Background: Sub-Saharan Africa is facing a double burden of malnutrition: vitamin A deficiency (VAD) prevails, whereas the nutrition-related chronic conditions type 2 diabetes (T2D) and hypertension are emerging. Serum retinol a VAD marker increases in kidney disease and decreases in inflammation, which can partly be attributed to alterations in the vitamin A transport proteins retinol-binding protein 4 (RBP4) and prealbumin. Kidney dysfunction and inflammation commonly accompany T2D and hypertension.
Objective: Among urban Ghanaians, we investigated the associations of T2D and hypertension with serum retinol as well as the importance of kidney function and inflammation in this regard.

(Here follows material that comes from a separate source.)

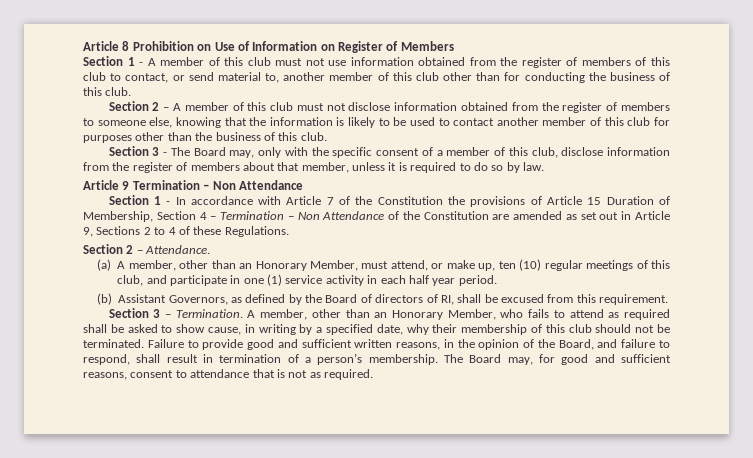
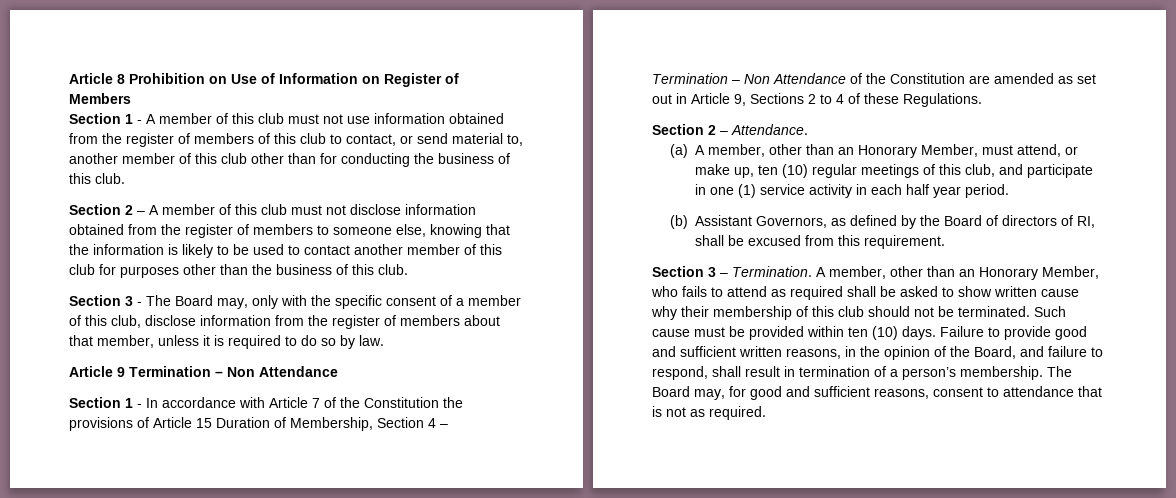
[208,324,403,335] cause, in writing by a specified date, -> [994,286,1079,297] written cause
(144, 343) none -> [1034,306,1066,317] [652,326,936,340] Such cause must be provided within ten (10) days.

Design: A hospital-based, case-control study in individuals for risk factors of T2D, hypertension, or both was conducted in Kumasi, Ghana (328 controls, 197 with T2D, 354 with hypertension, and 340 with T2D plus hypertension). In 1219 blood samples, serum retinol, RBP4, and prealbumin were measured. Urinary albumin and estimated glomerular filtration rate (eGFR) defined kidney function. C-reactive protein (CRP) >5 mg/L indicated inflammation. We identified associations of T2D and hypertension with retinol by linear regression and calculated the contribution of RBP4, prealbumin, urinary albumin, eGFR, and CRP to these associations as the percentages of the explained variance of retinol.
Results: VAD (retinol <1.05 mu mol/L) was present in 10% of this predominantly female, middle-aged, overweight, and deprived population. Hypertension, but not T2D, was positively associated with retinol (beta: 0.12; 95% CI: 0.08, 0,17), adjusted for age, sex, socioeconomic factors, anthropometric measurements, and lifestyle. In addition to RBP4 (72%) and prealbumin (22%), the effect of increased retinol on individuals with hypertension was mainly attributed to impaired kidney function (eGFR: 30%; urinary albumin: 5%) but not to inflammation.
Conclusions: In patients with hypertension, VAD might be underestimated because of increased serum retinol in the context of kidney dysfunction. Thus, the interpretation of serum retinol in sub-Saharan Africa should account for hypertension status.